And so, in the end, the interface solution resolves the problem of the paradox of black or gray, because it is structurally black and dynamically gray. And it solves the problem of a mind that cannot choose between two mutually exclusive but equally valid solutions by invoking the forces from outside the closed frame of reference for the thought problem by realizing that each solution is the only one, depending upon the external context.
While this addition to the theory (to my satisfaction) proves once and for all that there is no true certainty because there is always a higher or smaller closed system, it also provides a model of the nature and function of the interface itself, allowing us, for the first time, to determine exactly the operation and effect of one closed system (which is, in fact, truly open) and its surrounding external environment (which is, in fact, truly closed) upon one another.
In short, it describes how any closed system can be taken in conjunction with its surround open system to create a new closed system, and vice versa into the microcosms within the closed system as well.

Supplied information:
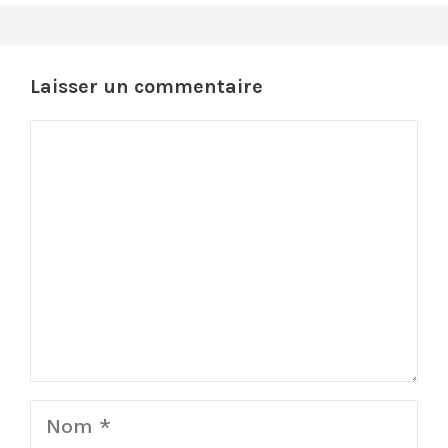
Laisser un commentaire
Commentaire
Nom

Complete the following:
1. In the passage on closed systems, how is the interface solution described in terms of black and gray?
2. Transcribe the passage on closed systems from "In short, it" up to and including "system as well.".
3. Write the next part of the passage on closed systems, picking up after its final sentence.
The data above comes from a different source than the passage on closed systems.

Expected outputs:
1. It is structurally black and dynamically gray.

2.
In short, it describes how any closed system can be taken in conjunction with its surround open system to create a new closed system, and vice versa into the microcosms within the closed system as well.

3.
And lastly (and I truly hope finally as well), the entire model indicates that none of this means anything without defining if a system is open or closed. But since each system is both open and closed (depending on context), it is really a mater of perception. And this infers that both the laws of psychology (and by extension, physics) simply do not exist without the mind, which must contextualize them.
In my usual arrogant audacity, I believe this model, this entire line of inquiry provides the essence of a Unified Field or Grand Unifying Theory of Everything:
The degree to which something exists is variable, and we perceive this as time.